Self-Harmonized Chain of Thought (2409.04057v1)

Abstract: Chain-of-Thought (CoT) prompting reveals that LLMs are capable of performing complex reasoning via intermediate steps. CoT prompting is primarily categorized into three approaches. The first approach utilizes straightforward prompts like ``Let's think step by step'' to generate a sequential thought process before yielding an answer. The second approach makes use of human-crafted, step-by-step demonstrations to guide the model's reasoning process. The third automates the generation of reasoned demonstrations with the 'Let's think step by step'.This approach sometimes leads to reasoning errors, highlighting the need to diversify demonstrations to mitigate its misleading effects. However, diverse demonstrations pose challenges for effective representations. In this work, we propose ECHO, a self-harmonized chain-of-thought prompting method. It consolidates diverse solution paths into a uniform and effective solution pattern.ECHO demonstrates the best overall performance across three reasoning domains.

Self-Harmonized Chain of Thought

The paper "Self-Harmonized Chain of Thought" by Ziqi Jin and Wei Lu introduces ECHO, a novel method aiming to improve the performance of LLMs in complex reasoning tasks by unifying diverse rationale patterns into a coherent and effective solution structure. This work addresses some of the limitations inherent in existing Chain-of-Thought (CoT) prompting methods and proposes a mechanism that enhances the robustness and accuracy of reasoning processes across different domains.

Introduction

CoT prompting has significantly advanced the reasoning capabilities of LLMs by encouraging them to decompose complex problems into intermediate steps. Primarily, CoT methods are divided into two paradigms: Zero-shot-CoT and Few-shot-CoT. Zero-shot-CoT employs a universal prompt to form reasoning chains without specific examples, leveraging general prompts like "Let's think step by step." Few-shot-CoT, on the other hand, improves performance by using human-crafted examples that guide the reasoning process. The lack of scalability and cost of generating human-crafted examples led to the development of Auto-CoT, which automates the few-shot prompting by clustering similar questions and generating rationale steps using Zero-shot-CoT.

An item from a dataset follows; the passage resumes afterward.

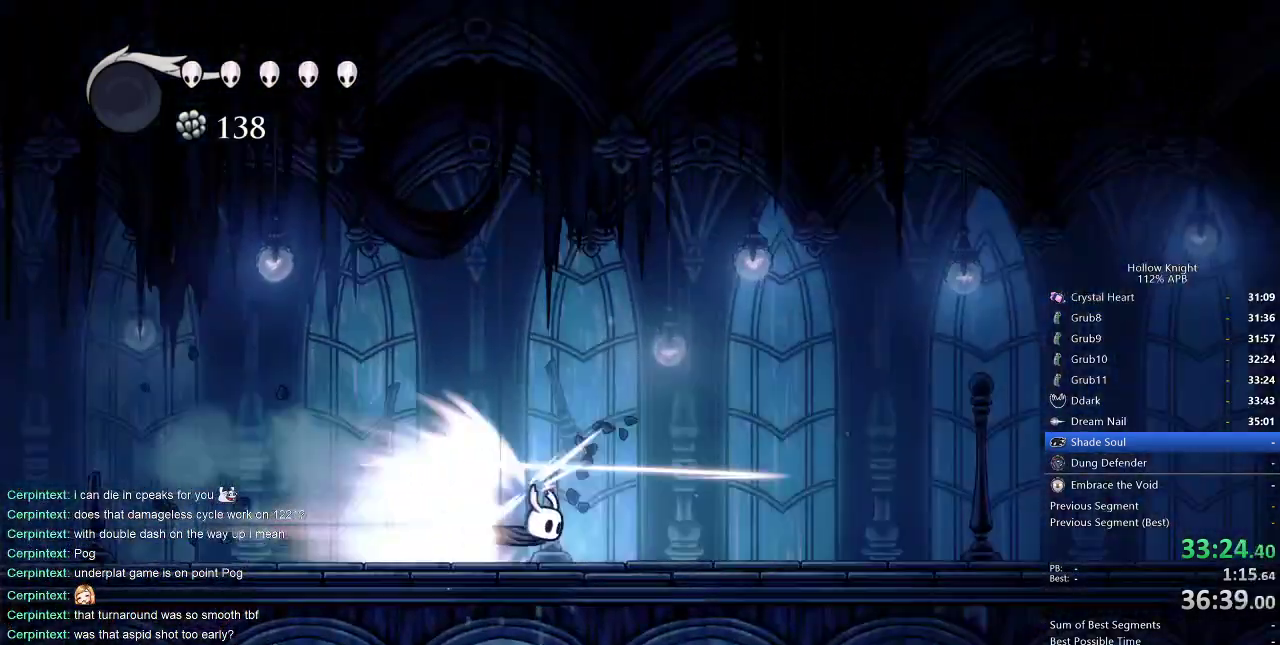
{"keys": ["right"], "events": []}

However, Auto-CoT's reliance on similarity can cause "misleading by similarity," where reasoning errors in similar demonstrations propagate and mislead the model. To mitigate these issues, Auto-CoT diversifies demonstrations, but this introduces new challenges, such as irrelevant or overly complex rationale patterns. ECHO aims to overcome these by unifying diverse rationale patterns into a coherent framework, leveraging a self-harmonization process.

Method

ECHO's method consists of three main steps:

1. Question Clustering: Questions from a given dataset are clustered based on similarity using Sentence-BERT embeddings, with $k$ clusters formed using the k-means algorithm.
2. Demonstration Sampling: From each cluster, representative questions are selected, and initial rationale steps are generated using Zero-shot-CoT. These rationales are subject to specific criteria to filter effective samples.
3. Demonstration Unification: An iterative process where each rationale is regenerated using others in the set as in-context examples, refining into a consistent pattern over iterations.

The unification process involves updating each rationale within multiple iterations to ensure they align towards a balanced solution pattern, enhancing the robustness and generalizability of the demonstrations.

Experimental Results

ECHO was evaluated across ten datasets in three reasoning domains: arithmetic, commonsense, and symbolic reasoning. The results indicate that ECHO surpasses Auto-CoT by approximately 2.8% in overall performance. Notable findings include:

• ECHO shows competitive results in domains like symbolic reasoning, achieving high accuracy and consistency across multiple iterations.
• However, the method reveals variations in performance based on iteration counts and the inherent complexity of the tasks.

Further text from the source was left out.